Page 1 of 1

[HELP!!] How to compare complex string ???

Posted: Fri Jan 26, 2007 4:51 am
by acco
Hi to everybody, i write to you cause i got a big problem: i got a DB, in mysql, with more than 12000 records, each record has some values as name, surname, city, zip code and address.

My task consists to find all record with the same address. Here is the biggest problem because, while city and zip code are entered with a drop down list, and so there are no possibilities to got differences, the address is entered manually in an input text.

Some examples:
main avenue, 21
main avanue 21
or , worst case: abbreviations:
liberty street, 23
liberty st. 23
So, it depends how the users inserts the address, but the differences can be minimal and refer to the same address. So how can i compare the differences with a bit a tollerance??

I hope that someone can help me.


Thanks and sorry for my bad english ;)

Posted: Fri Jan 26, 2007 5:19 am
by Mohamed
try mysql fulltext search

Posted: Fri Jan 26, 2007 5:24 am
by acco
but mysql full-text search act as a compare with result in % to determine how accurate is the comparasion?

Posted: Fri Jan 26, 2007 5:44 am
by onion2k
Mysql doesn't have any really accurate fuzzy matching functions that you can use to compare records. It may be possible to achieve some level of success with the following:

http://uk2.php.net/manual/en/function.soundex.php
http://uk2.php.net/manual/en/function.levenshtein.php
http://uk2.php.net/manual/en/function.metaphone.php
http://uk2.php.net/manual/en/function.similar-text.php

Obviously how you'd approach comparisions would be different for each command. Soundex and metaphone calculate a 'signature' for each string, so you'd calculate that for all the addresses and then group the ones with similar signatures. Levenshtien and similar_text are trickier because they're for comparing 2 strings, so you'd need to compare each string with every other string. You'd do well to limit the number of comparisons, maybe only comparing addresses where the ZIP code is the same.

Now, that should work, but there'll still be problems. For example, if you find 2 records for "Mr Smith, 123 Liberty Road" and "Mr Smith, 123 Liberty Rd" how do are you going to know that they're the same person? It could be a man and his son.
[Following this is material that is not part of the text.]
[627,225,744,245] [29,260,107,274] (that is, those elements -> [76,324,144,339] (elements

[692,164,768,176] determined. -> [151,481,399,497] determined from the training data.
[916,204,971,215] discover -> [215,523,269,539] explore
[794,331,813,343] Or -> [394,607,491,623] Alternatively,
For future reference though, don't rely on the user entering their address properly if you need to know they're unique. Use their email address or SSN or something.

Posted: Fri Jan 26, 2007 6:07 am
by acco
thanks for ur reply onion2k, after lunch i'll look at our links. Anyway, by ur answer, i understood that i've not explained very well my task. The DB contain all contracts of all our customers, so i could have more contracts from the same customers, or have another customer, that is the son of another customer, but i don't always know that. So what i'm traing to find out how many people live at the same address, and how many contracts they got with us. To do this I 'll look for that addresses that have the same zip code and city (here i've no problem, cause the zip code and city are entered by drop down menu) and address, no other values. For this reason im trying all methods to compare address similar, but not the same.
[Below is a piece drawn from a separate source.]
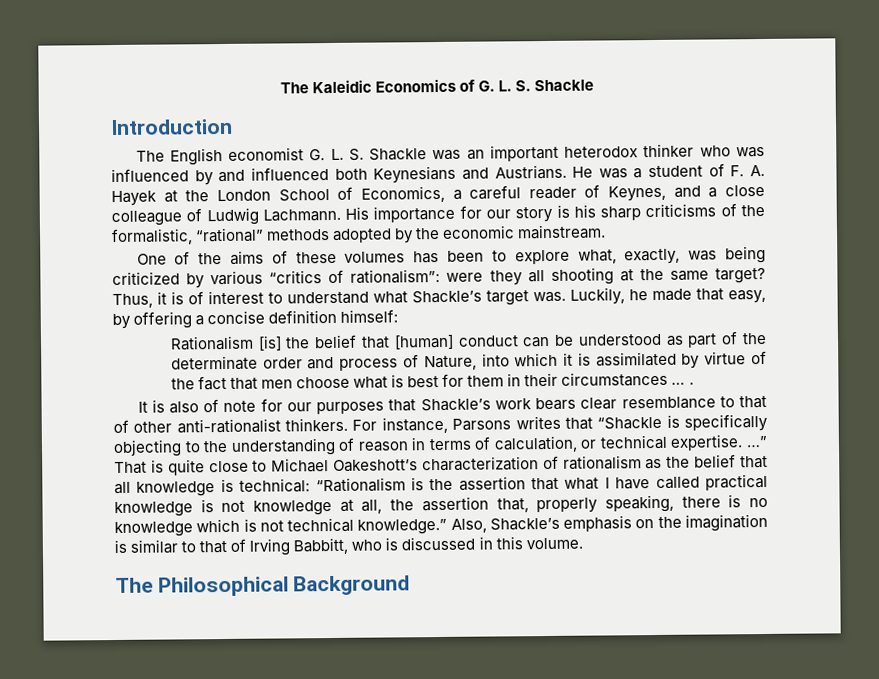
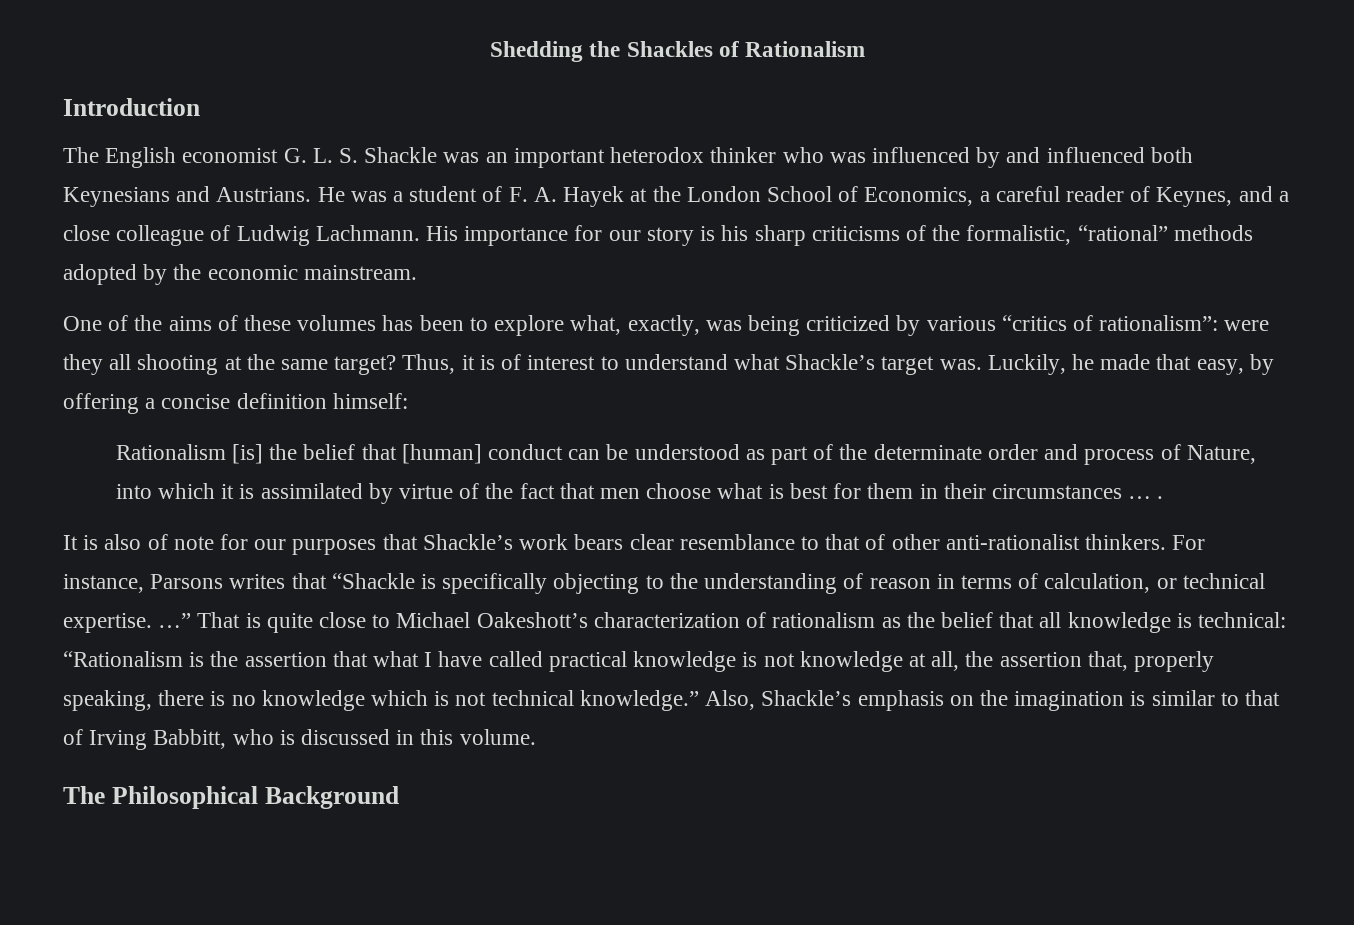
[279,78,595,94] The Kaleidic Economics of G. L. S. Shackle -> [490,41,865,62] Shedding the Shackles of Rationalism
I hope to have explained better my task.

Posted: Fri Jan 26, 2007 6:48 am
by Mordred
I would go and re-parse the addresses in some canonical address format - "s", "st", "st." becomes "street", the number is always before "street" etc. -- analyze the cases in your dataset to infer the appropriate rules. You can then catch misspellings with onion2k's suggestions, but you might be safer if you compare the names with ones taken from another address database.
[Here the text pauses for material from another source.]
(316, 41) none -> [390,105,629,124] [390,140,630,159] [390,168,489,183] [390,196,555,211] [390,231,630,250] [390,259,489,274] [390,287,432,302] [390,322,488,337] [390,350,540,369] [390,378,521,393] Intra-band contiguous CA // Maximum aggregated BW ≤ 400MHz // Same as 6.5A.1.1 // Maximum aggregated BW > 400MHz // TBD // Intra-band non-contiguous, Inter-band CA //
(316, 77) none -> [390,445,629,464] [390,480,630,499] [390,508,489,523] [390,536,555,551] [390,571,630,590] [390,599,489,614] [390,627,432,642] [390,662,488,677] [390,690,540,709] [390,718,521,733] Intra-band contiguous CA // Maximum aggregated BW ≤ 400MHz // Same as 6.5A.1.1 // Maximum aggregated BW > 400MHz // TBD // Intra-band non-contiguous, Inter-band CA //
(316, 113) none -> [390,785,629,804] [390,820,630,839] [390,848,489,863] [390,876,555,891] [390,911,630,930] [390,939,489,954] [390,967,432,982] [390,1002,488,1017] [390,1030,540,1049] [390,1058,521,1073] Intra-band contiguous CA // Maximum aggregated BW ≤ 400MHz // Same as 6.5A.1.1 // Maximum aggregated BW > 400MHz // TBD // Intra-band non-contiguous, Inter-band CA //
Posted: Fri Jan 26, 2007 7:53 am
by acco
Mordred wrote:...but you might be safer if you compare the names with ones taken from another address database.
what do u mean with that?

Posted: Fri Jan 26, 2007 8:02 am
by onion2k
Thinking a little more about this ... are these addresses spread out across the whole country? There's only 12,000, the chance of having more than a few hundred duplicates should be very low. It's probably quicker to print out a list ordered by the ZIP code and check them by hand. I doubt it'd take more than a few hours. Get a trainee or a junior coder to do it. :)

If it's a task that you'll need to do regularly though, then code is the only option.

Posted: Fri Jan 26, 2007 4:43 pm
by da404lewzer
acco wrote:
Mordred wrote:...but you might be safer if you compare the names with ones taken from another address database.
what do u mean with that?
soundex outputs a representation of the sounded-out word and is a great way to check for spelling errors...

consider:

echo soundex("Google");
echo soundex("Gewgle");

both output: G240 & G240
this is great for comparing words based on how they sound.

consider:

echo soundex("Google");
echo soundex("Good");
echo soundex("Geronimo");
echo soundex("Dog");

Outputs: G240, G300, G655 & D200

mysql has a soundex function too:
http://www.madirish.net/tech.php?section=4&article=85

Posted: Sun Jan 28, 2007 10:46 am
by Mordred
acco wrote:
Mordred wrote:...but you might be safer if you compare the names with ones taken from another address database.
what do u mean with that?
Find a database with street names from at least several cities. Use the entries in it to correct spelling mistakes in your database with one of the levenstein()-type functions.

Posted: Sun Jan 28, 2007 1:10 pm
by Kieran Huggins
it's also worth checking out the metaphone() function

beware: the mysql version of soundex() is faster, but produces slightly different output. If you're going to match soundexes in a db, transform them both with the mysql function and chop off the first character.